Success With Ozone Depletion Shows We Can Solve Tough Environmental Problems if We Trust the Science
A new UN-backed study, “Scientific Assessment of Ozone Depletion: 2018,” released last week, found that the ozone layer continues to heal and projects that Northern Hemisphere and mid-latitude ozone will be replenished by the 2030s, followed by the Southern Hemisphere in the 2050s and polar regions by 2060. The ozone layer in the stratosphere protects us from the ultraviolet rays of the sun.
The international community united in 1987 to address ozone depletion in the Montreal Protocol after scientists discovered that chlorofluorocarbons (CFCs) used in aerosols, refrigeration systems, and many other products were reducing the ozone layer. As the ozone layer broke down more ultraviolet radiation was reaching the earth and skin cancer rates skyrocketed.
The Montreal Protocol is now viewed as the most successful international environmental treaty in history because it saved lives around the world. A 2015 report by the U. S. Environmental Protection Agency estimated that the agreement prevented over 280 million cases of skin cancer, 1.5 million skin cancer deaths, and 45 million cataracts in the United States.
But the Protocol didn't come about without opposition, the same type of opposition that climate change science faces today.

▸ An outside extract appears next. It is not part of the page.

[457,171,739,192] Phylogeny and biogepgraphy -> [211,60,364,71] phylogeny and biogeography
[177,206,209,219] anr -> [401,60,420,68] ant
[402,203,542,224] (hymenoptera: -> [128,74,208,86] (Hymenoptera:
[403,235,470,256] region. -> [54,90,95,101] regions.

Ozone depletion was widely ridiculed by industrial producers of CFCs and their Republican allies in the US Congress. The chair of the board of DuPont was quoted as saying that ozone depletion theory is "a science fiction tale...a load of rubbish...utter nonsense" (Chemical Week, July 16, 1975). And in 1987, DuPont testified before the US Congress that "We believe there is no imminent crisis that demands unilateral regulation."

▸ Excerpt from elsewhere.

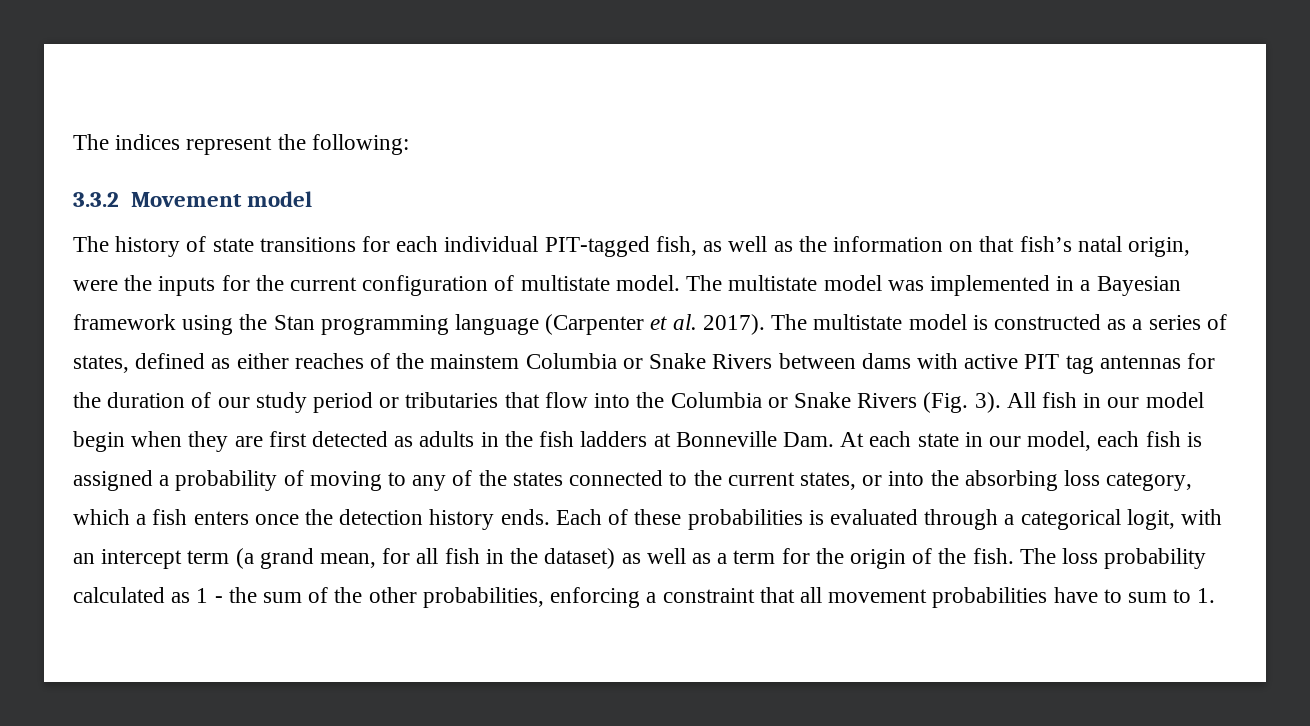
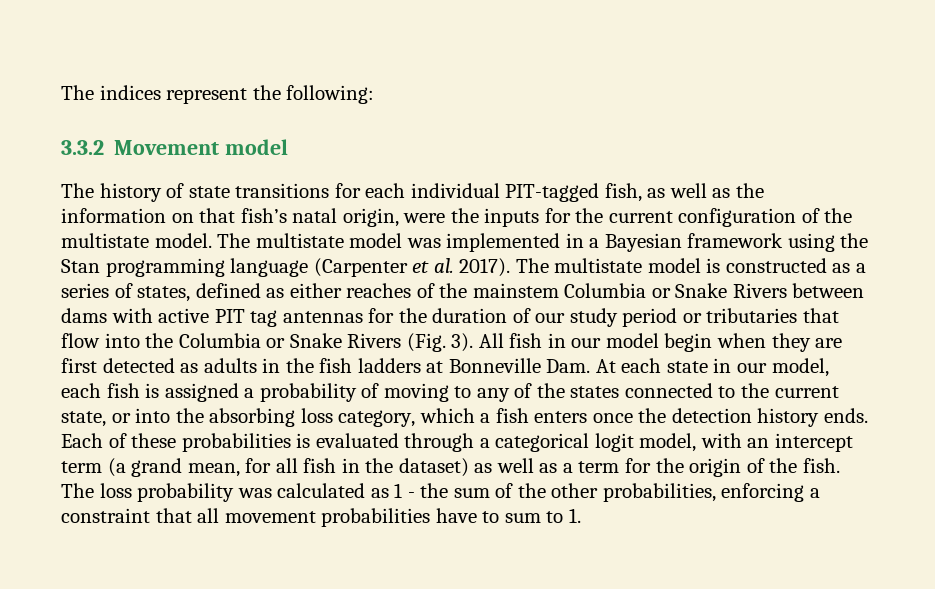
(515, 283) none -> [824,208,853,223] the
[799,472,856,490] states, -> [61,411,106,427] state,
[1126,509,1175,530] logit, -> [594,433,697,452] logit model,
(1207, 558) none -> [237,488,272,498] was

Today, the Montreal Protocol is hailed as a demonstration of what we can achieve when the international community follows the science and puts people above short-term economic interests. And it's viewed as inspiration for global efforts to combat climate change to halt a catastrophic rise in world temperatures.

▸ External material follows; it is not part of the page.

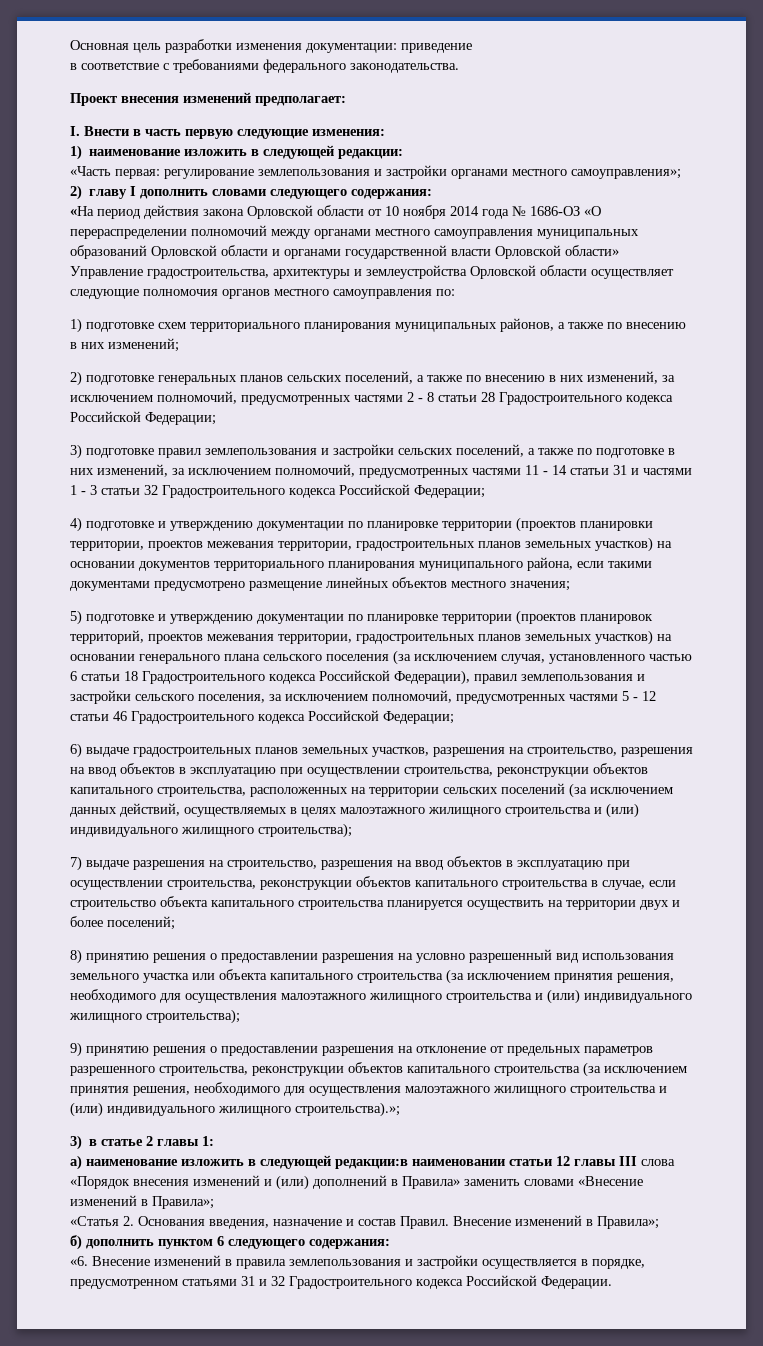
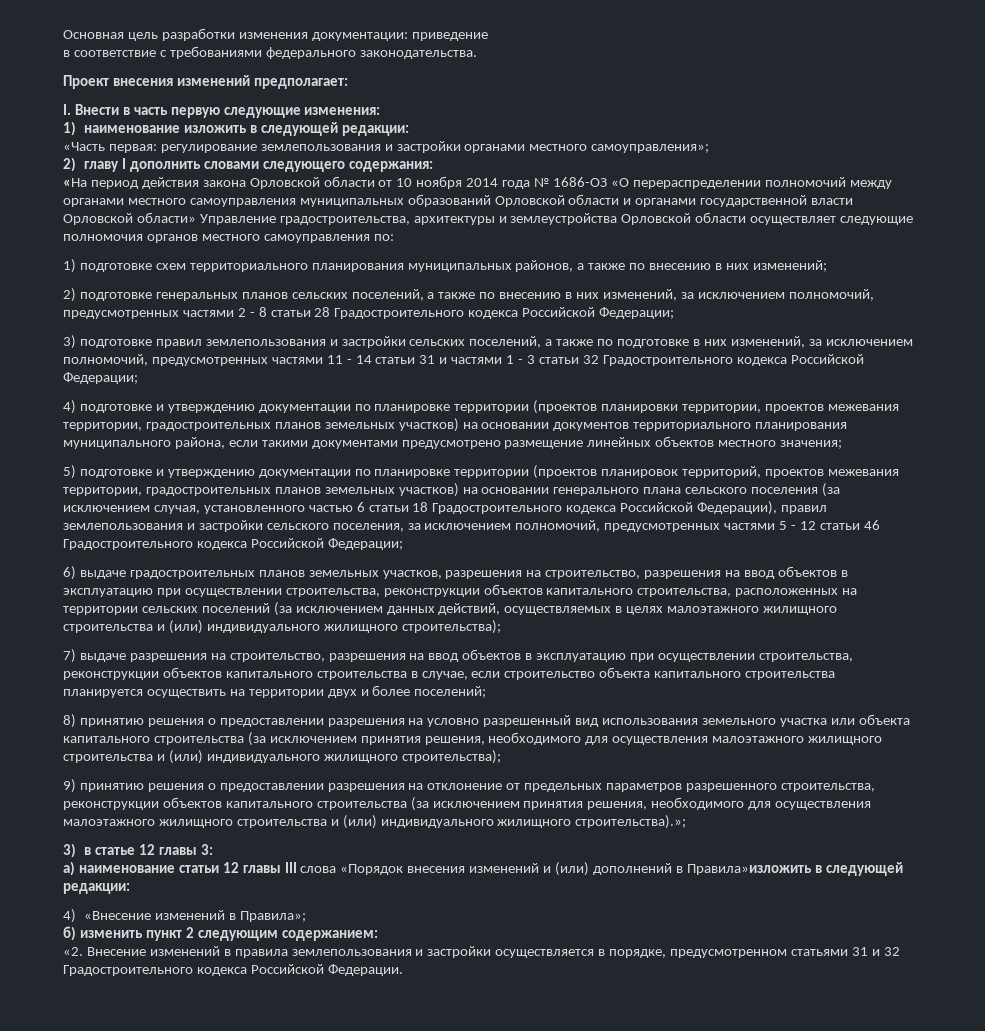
[146,1136,215,1146] 2 главы 1: -> [138,844,213,855] 12 главы 3:
[181,1155,505,1169] изложить в следующей редакции:в наименовании -> (175, 869) none
[402,1176,574,1189] Правила» заменить словами -> [686,862,903,876] [63,883,130,894] [63,909,76,923] Правила»изложить в следующей редакции: // 4)
[70,1215,659,1229] [70,1235,390,1250] [70,1256,88,1266] «Статья 2. Основания введения, назначение и состав Правил. Внесение изменений в Правила»; // б) дополнить пунктом 6 следующего содержания: // «6. -> [63,926,378,941] [63,947,83,956] б) изменить пункт 2 следующим содержанием: // «2.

United Nations Secretary-General António Guterres, UN News: “It has shown us how environmental governance can respond to science, and how countries can come together to address a shared vulnerability,” said Mr. Guterres."
“I call for that same spirit of common cause and, especially, greater leadership as we strive to implement the Paris Agreement on climate change and mobilize the ambitious climate action we so urgently need at this time,” he concluded."
Ozone depletion is not as complex as climate change, but, the Montreal Protocol reminds us that tough environmental challenges can be overcome.